When I arrived last Wednesday afternoon to a frozen city with an icy frosting of left-over snow, I drove straight to Argonaut Liquors on Colfax to stock up on wine offerings to pass out over the week. I remembered the store for having a big wine selection, and it still does.

At the cozy house of my friend Gina, we relaxed and shared some wine before heading out in the cold to dinner at Panzano Restaurant on 17th St. in the Capitol Hill neighborhood. I remembered it for its good pizza, but I decided to try the lasagna. Bad choice. A layer of dry, crumbly ground beef on the bottom was topped by some sticky layers of lasagna noodles, which was smothered with a grossly sweet marinara sauce. There was no cheese. Lasagna without ricotta or mozzarella or parmesan cheese! This was the laziest and poorest presentation of one of my favorite dishes I’ve ever had. Thankfully, the plate of big, fat, buttery breadsticks sated my hunger so I wasn’t totally disappointed.

On Thursday morning, Gina and I ran some errands – I had to send a FedEx package, she needed to pick up some rocks for her new landscaping, and we picked up eight of her dress jackets, which she had altered at the tailor’s shop.

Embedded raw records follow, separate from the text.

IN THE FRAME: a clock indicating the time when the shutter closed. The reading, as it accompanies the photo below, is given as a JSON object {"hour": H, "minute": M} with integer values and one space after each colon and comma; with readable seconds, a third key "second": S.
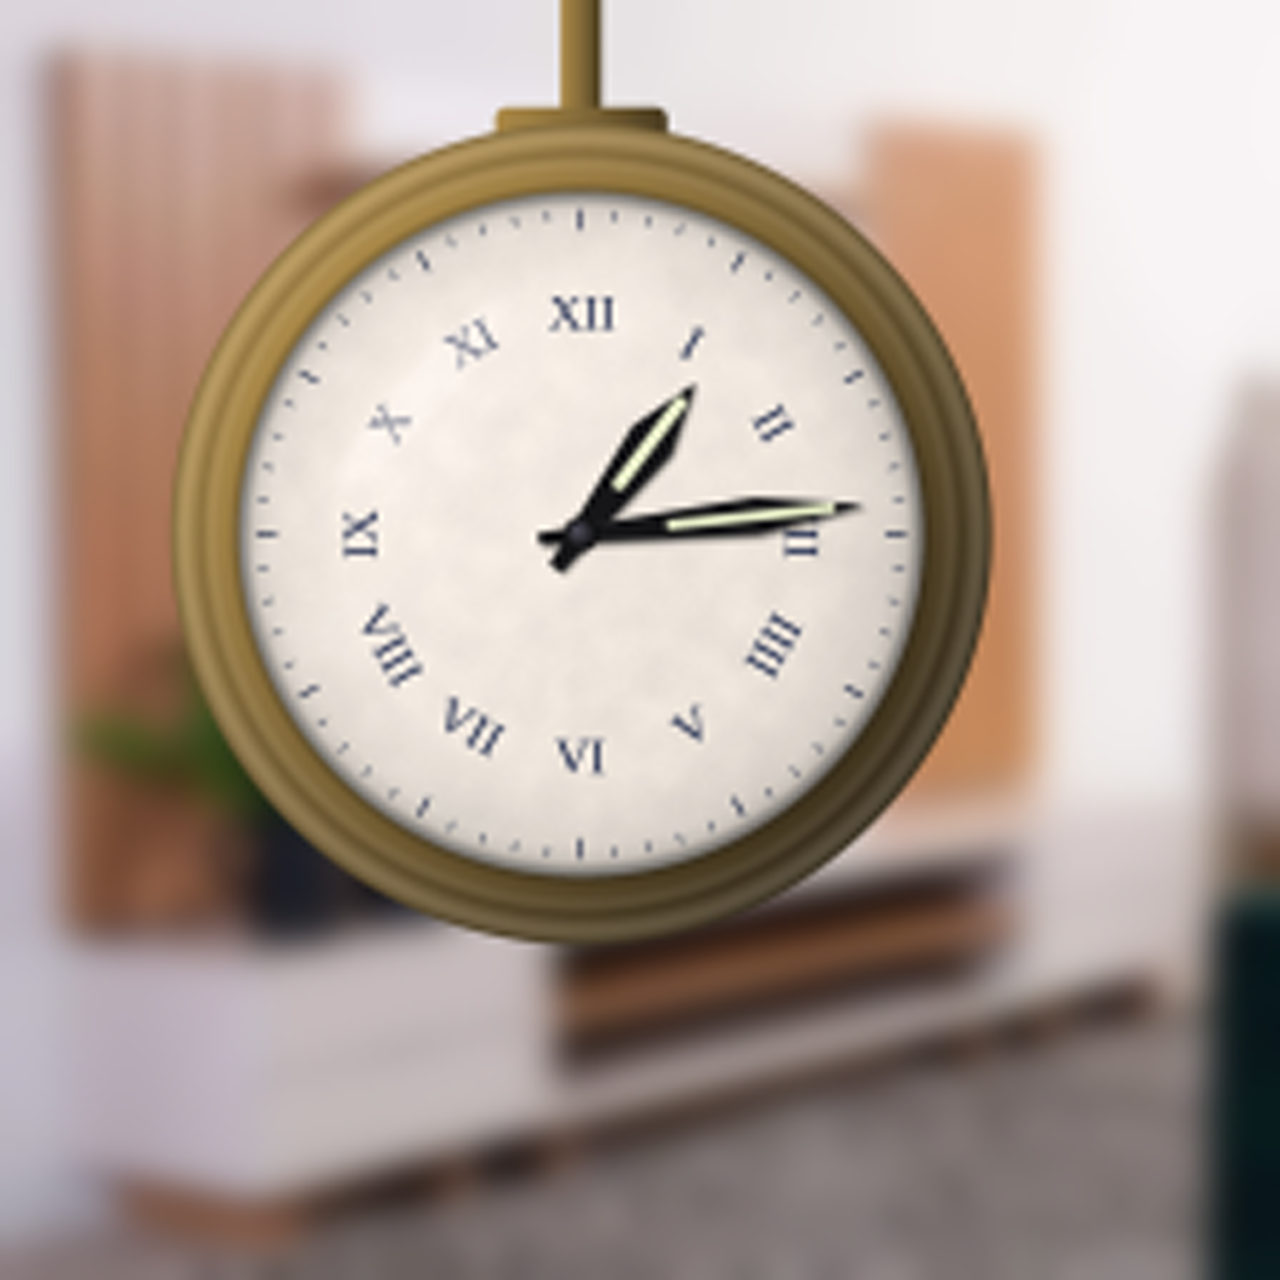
{"hour": 1, "minute": 14}
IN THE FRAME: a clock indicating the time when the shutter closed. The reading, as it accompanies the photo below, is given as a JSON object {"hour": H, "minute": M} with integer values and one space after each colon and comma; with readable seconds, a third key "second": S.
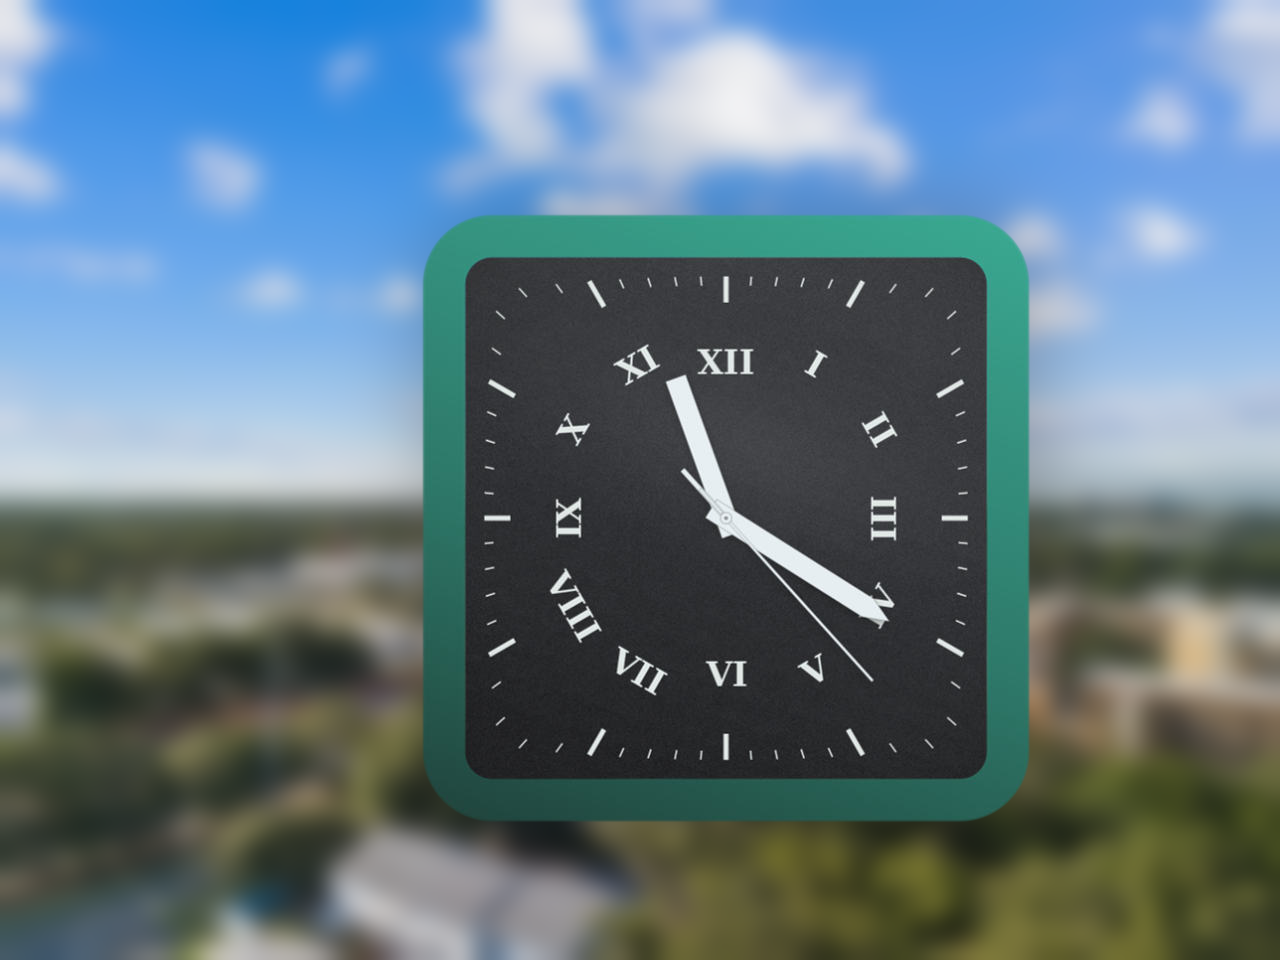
{"hour": 11, "minute": 20, "second": 23}
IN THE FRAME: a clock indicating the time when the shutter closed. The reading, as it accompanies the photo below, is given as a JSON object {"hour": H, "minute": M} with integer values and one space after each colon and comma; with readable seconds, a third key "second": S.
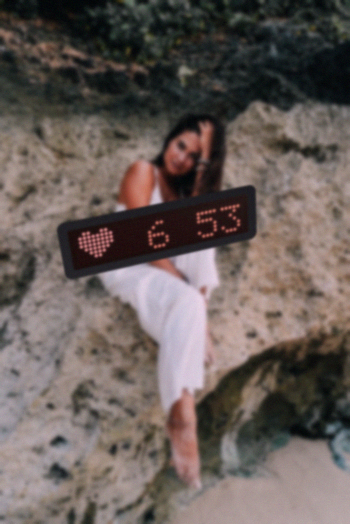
{"hour": 6, "minute": 53}
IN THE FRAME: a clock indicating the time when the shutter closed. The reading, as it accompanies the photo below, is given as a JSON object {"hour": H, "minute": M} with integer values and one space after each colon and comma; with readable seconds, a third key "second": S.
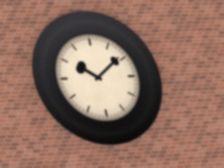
{"hour": 10, "minute": 9}
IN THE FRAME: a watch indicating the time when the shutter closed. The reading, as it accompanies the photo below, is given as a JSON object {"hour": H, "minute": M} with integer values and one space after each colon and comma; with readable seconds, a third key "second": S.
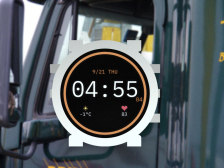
{"hour": 4, "minute": 55}
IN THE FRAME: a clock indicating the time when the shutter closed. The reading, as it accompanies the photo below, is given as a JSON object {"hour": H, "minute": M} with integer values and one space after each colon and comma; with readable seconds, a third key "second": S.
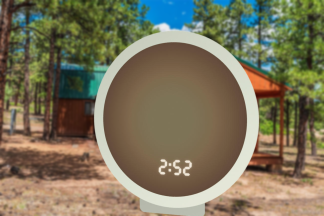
{"hour": 2, "minute": 52}
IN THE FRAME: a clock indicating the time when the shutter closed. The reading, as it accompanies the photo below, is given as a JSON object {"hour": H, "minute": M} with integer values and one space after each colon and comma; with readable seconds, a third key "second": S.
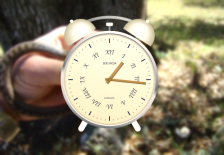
{"hour": 1, "minute": 16}
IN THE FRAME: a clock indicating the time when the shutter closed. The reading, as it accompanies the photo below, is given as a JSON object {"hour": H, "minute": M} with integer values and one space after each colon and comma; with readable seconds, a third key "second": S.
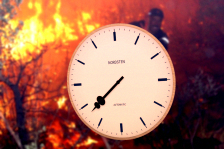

I bought some presents and a clock for our Palm Springs house at a great gardening store called Birdsall’s, where Gina once tested her patience for retail work.

We ate Mexican food at a restaurant along South Broadway. I ordered in Spanish, always looking for a chance to practice. However, the waitress was apparently embarrassed that she didn’t speak Spanish, so she didn’t bother to tell me. Therefore, although I ordered chile verde with flour tortillas, I received chile rellenos with corn tortillas. It wasn’t until we were eating that I overheard her talking with her daughter on the phone and to the cook in the kitchen – all in English.

Midway through the afternoon, I headed south to Colorado Springs to visit with my niece and her 10-month-old baby, Marshall, whom I had yet to see. I loaded up on meatloaf and five sides (including everyone’s favorite – creamed spinach) at Boston Market and drove more than a dozen miles east and north of the city to the suburban development where she is renting a home. It was dark by the time I got through the nasty, slow snarl of construction-menaced traffic to her neighborhood, and therefore, spent about a half hour lost and unable to read the street signs in the dark. Finally, after a frantic phone call – interrupted by signal interruptions – I reached the house to find Jenny and Marshall waiting at the door for me.

Jenny is my oldest brother’s daughter, and she recently took a job as a public defender. We look a slight bit alike. Marshall is quite possibly the best and most beautiful baby in the world, as her father will tell you. With a shock of curly brown hair and a perpetual smile, she sat on the floor happily trading toys and saliva with Jenny’s two dogs, Zoey and Swindle. The dogs play gently with Marshall, and he is not afraid of their big tongues or Swindle’s wagging tail.

Once Marland got home from work bearing a gift of zinfandel for dinner, he and I sat down and ate. Then while Marland watched Marshall, it was Jenny’s turn. I managed to make dinner last through both of these sittings.

The night passed quickly, and I found myself back on the road by 7 a.m. It took no time to find a Starbucks in the neighborhood Safeway, but thanks to some 13-year-olds’ need for blended foo-foo drinks at 7 in the morning, it took nearly 20 minutes to get my latte. Once on the road, I took I-25 to US 85 north to C-470. From there I zipped around the south and west sides of Denver, caught I-70 west without running into a bit of rush-hour traffic. This trip is much easier than I expected it to be at that time of day.

I reached my friend Janet’s condo outside of Winter Park long before noon. A snow storm was approaching, it’s heavy grey clouds just starting to spill over the mountain peaks, but I got there first.